All too often people’s skills are not recognised and even ignored – this is prejudice and discrimination. It results in people in poverty feeling they are treated like lesser human beings.

Discrimination is part of the poverty experience and should be addressed

When you live in poverty and you experience socio-economic discrimination you don’t have any real protection, even though in Ireland we have already 9 discrimination grounds in the equality legislation. We are not protected, we constantly fall through the cracks.

One of our main campaigns in Ireland is to ask for Socio-Economic Discrimination to be brought into equality legislation…  things can’t move forward until we bring in socio-economic status as 10th ground.
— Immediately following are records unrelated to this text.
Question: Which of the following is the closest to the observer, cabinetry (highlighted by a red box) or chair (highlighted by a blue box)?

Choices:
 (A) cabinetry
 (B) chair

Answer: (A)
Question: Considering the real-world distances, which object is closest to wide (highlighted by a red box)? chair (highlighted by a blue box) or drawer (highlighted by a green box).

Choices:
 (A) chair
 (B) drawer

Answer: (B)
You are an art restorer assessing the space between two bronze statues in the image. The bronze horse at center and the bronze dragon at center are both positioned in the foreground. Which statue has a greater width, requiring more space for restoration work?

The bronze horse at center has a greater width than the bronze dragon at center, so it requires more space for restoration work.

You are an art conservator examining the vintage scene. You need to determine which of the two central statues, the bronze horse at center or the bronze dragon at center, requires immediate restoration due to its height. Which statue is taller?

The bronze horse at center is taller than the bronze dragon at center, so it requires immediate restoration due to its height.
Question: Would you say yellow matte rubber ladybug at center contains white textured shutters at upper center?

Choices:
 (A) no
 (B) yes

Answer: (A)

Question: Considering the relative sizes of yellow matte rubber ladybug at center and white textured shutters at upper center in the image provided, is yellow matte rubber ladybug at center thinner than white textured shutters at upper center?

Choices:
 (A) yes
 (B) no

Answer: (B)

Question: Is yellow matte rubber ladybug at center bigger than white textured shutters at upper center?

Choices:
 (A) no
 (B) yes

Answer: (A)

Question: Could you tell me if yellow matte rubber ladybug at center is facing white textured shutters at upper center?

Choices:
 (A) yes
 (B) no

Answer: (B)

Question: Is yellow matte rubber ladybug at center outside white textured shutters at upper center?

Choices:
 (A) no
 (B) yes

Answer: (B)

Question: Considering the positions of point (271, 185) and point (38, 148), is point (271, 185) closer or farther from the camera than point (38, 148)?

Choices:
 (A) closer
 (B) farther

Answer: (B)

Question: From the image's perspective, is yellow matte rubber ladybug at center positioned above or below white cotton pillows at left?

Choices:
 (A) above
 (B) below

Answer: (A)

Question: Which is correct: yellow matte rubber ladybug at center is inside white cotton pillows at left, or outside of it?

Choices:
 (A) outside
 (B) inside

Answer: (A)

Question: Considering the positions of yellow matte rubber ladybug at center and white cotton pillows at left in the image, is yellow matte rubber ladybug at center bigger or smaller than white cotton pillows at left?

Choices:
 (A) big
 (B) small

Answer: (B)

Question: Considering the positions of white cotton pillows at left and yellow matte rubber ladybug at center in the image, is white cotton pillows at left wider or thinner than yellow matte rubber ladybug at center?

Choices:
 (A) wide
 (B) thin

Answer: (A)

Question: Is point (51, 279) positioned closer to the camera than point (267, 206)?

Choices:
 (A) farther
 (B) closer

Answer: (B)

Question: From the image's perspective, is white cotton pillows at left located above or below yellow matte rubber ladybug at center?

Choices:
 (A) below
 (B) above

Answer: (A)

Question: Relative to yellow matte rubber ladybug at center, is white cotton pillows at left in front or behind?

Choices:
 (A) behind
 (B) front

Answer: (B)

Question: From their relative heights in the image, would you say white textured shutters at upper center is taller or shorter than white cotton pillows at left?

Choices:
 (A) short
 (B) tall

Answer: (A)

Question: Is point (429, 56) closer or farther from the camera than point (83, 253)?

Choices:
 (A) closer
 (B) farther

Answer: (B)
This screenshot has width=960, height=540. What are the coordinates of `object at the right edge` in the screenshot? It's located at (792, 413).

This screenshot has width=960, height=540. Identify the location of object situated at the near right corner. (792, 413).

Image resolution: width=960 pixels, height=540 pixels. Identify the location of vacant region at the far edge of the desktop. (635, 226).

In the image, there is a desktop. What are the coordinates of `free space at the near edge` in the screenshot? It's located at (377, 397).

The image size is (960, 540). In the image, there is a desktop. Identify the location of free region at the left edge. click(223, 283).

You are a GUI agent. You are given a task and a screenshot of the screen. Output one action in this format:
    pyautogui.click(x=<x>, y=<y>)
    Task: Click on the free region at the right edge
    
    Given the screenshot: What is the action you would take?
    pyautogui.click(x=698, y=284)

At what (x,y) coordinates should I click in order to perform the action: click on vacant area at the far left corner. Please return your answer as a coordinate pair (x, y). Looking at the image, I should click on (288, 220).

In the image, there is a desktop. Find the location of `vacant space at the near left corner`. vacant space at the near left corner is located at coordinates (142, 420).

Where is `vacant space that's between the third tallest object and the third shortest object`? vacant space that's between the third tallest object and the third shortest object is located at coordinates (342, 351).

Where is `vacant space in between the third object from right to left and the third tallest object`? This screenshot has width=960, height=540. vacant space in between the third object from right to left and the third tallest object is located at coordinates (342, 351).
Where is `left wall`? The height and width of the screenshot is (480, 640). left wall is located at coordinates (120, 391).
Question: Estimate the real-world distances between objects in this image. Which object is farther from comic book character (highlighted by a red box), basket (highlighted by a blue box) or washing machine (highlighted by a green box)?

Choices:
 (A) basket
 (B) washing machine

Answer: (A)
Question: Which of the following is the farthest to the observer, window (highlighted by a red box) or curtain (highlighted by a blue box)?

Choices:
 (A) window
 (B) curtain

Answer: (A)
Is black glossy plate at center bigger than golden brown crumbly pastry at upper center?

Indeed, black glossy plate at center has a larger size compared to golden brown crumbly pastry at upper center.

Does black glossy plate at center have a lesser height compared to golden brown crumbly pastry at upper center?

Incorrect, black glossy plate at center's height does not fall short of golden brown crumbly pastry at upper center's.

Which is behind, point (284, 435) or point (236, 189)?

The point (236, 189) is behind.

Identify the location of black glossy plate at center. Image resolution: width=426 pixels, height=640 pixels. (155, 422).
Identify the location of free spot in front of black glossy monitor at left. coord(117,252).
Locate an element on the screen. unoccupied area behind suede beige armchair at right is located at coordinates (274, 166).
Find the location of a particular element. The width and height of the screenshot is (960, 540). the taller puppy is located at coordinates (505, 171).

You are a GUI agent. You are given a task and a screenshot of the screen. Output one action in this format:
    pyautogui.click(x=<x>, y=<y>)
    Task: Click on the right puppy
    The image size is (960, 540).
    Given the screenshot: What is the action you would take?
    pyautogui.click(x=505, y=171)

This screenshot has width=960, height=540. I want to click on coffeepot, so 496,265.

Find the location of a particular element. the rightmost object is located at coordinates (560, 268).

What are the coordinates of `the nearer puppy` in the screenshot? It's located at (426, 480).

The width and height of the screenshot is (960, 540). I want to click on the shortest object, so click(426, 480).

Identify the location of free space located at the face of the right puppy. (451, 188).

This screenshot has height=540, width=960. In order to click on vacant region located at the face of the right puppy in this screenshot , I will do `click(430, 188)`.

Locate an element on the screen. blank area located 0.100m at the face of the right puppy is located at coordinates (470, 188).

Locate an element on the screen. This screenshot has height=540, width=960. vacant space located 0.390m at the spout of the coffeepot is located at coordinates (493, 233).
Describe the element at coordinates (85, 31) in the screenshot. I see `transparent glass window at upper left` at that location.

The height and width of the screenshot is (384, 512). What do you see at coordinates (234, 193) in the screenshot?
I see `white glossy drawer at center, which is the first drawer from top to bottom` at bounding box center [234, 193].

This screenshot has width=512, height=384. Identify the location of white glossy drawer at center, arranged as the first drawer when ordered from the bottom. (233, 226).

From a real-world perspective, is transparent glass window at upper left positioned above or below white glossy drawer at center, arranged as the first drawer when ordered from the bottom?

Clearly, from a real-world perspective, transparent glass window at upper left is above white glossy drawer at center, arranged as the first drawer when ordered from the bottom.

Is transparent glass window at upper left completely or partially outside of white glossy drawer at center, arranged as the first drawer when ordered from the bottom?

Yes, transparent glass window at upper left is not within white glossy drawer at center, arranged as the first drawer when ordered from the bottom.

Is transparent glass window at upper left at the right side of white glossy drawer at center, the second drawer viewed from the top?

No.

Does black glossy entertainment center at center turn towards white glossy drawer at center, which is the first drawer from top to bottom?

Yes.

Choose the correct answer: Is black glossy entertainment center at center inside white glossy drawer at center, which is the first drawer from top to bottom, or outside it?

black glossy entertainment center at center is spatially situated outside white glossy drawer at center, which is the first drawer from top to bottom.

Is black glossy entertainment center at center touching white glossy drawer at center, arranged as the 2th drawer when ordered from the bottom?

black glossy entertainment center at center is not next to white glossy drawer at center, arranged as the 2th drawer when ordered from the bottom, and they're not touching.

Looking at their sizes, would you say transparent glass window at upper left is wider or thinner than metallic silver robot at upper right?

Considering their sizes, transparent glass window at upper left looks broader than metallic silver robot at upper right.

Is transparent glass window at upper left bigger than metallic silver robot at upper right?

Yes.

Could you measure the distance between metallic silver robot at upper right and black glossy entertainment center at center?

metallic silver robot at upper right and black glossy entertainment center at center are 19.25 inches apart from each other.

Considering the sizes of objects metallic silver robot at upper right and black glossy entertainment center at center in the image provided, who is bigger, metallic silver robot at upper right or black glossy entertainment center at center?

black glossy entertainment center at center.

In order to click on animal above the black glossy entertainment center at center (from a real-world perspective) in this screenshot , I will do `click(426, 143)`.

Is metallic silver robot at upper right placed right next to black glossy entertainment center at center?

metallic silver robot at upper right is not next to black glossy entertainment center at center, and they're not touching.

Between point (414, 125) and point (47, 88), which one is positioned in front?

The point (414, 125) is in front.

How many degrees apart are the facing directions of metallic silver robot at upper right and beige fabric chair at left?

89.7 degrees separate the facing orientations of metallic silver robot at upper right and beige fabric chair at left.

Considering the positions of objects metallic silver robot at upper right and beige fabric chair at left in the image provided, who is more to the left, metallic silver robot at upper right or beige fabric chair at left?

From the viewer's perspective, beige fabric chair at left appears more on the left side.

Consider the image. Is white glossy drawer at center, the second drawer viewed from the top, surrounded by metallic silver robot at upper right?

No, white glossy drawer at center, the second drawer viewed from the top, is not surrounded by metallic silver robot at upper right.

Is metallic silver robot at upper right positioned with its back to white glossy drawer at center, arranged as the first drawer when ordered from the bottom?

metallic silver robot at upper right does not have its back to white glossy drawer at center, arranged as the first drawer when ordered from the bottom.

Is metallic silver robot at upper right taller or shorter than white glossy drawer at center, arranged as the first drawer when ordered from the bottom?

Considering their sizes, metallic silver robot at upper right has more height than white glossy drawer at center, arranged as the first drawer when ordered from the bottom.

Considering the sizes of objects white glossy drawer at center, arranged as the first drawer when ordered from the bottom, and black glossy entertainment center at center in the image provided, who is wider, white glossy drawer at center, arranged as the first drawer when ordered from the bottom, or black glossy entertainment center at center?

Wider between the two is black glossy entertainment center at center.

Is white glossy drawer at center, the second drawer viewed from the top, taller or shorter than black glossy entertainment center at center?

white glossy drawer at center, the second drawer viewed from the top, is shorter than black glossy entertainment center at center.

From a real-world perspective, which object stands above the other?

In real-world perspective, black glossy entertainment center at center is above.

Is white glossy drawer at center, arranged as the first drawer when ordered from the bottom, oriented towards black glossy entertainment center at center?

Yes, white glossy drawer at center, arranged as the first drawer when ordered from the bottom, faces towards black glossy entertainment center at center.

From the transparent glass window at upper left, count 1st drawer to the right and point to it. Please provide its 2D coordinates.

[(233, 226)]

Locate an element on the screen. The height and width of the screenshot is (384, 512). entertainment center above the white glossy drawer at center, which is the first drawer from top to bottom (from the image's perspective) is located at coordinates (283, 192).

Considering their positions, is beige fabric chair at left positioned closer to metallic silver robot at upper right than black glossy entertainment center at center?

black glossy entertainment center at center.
I’m proud to be part of this campaign, and I have recently spoken to Irish Ministers about Socio-Economic Discrimination – to build up awareness of the need for a 10th Ground in equality legislation

I would like to share two short examples from Ireland


Prejudice and Discrimination

When my wife was in hospital giving birth to our first child, the first person to visit her was a social worker, and because we had a history of addiction, the social worker came down on us pretty hard and this really made my wife afraid that our baby would be taken away by the social worker.

In the end the social worker visited our home and everything was fine.

But should this be the way you bring your first child into the world – with fear and discrimination?


Poverty is Socio-Economic Discrimination

“A single parent can be struggling day in day out on very little income. This can arrive on a Thursday, by Monday it’s gone. Gone on Gas, Baby products, food, washing and household stuff, leap card, clothes. Etc the basics not luxury items. You can feel discriminated against because you are a young parent struggling, you can feel dominated by the system and you can feel that you can’t stand up to it, feeling lower down the pecking order than others who are better off…. and society views people very differently who are struggling. This can and does lead to discrimination. The consequence can be very damaging, leading to low confidence, lack of self-worth, depression, poor health, stigma, guilt. This can have a negative effect on the child, that child could be open to bullying at school and feel less important than others.

The judgement hurts, the shame hurts..

It takes so much strength for that parent to not breakdown. This is the cycle of poverty


We have many more real-life examples like these in our ‘Does it only happen to me’ Report on Socioeconomic discrimination that bought over 100 people together to share examples of discrimination.

I just wanted to highlight the massive link between being discriminated against, shouldering shame and stigma and the effect on mental health. It really hurts to the point where it can give you a mental health disorder- we need to act now.

Can you imagine Ireland or even the world where people that do experience socio economic discrimination been able to access employment, be able to access goods and other services without having this fear and shame. I would love to see this happen in my lifetime, so my kids can grow up without this fear. This would address the deep impact and loss of dignity that discrimination brings, leading to more happy and content lives and it would decrease the amount of people that suffer from mental strain. It just doesn’t make sense to me to not have a 10th ground in equality legislation and protection within the law.

In conclusion: I would like to stress that we really need to act together for change, with no one left behind!!, and make us again feel proud of the UN and what the UN can stand for.

Thank you for listening and thank you for this experience – when I said earlier on that many people had written me off- I was one of them.

I would have never imagined myself speaking out at an event as important as this.   We are here and willing partners. Thanks


We are very proud of Andrew and Gavin for contributing to this important event and hope that it will make an impact on the work of the UN Commission for Social Development in the future.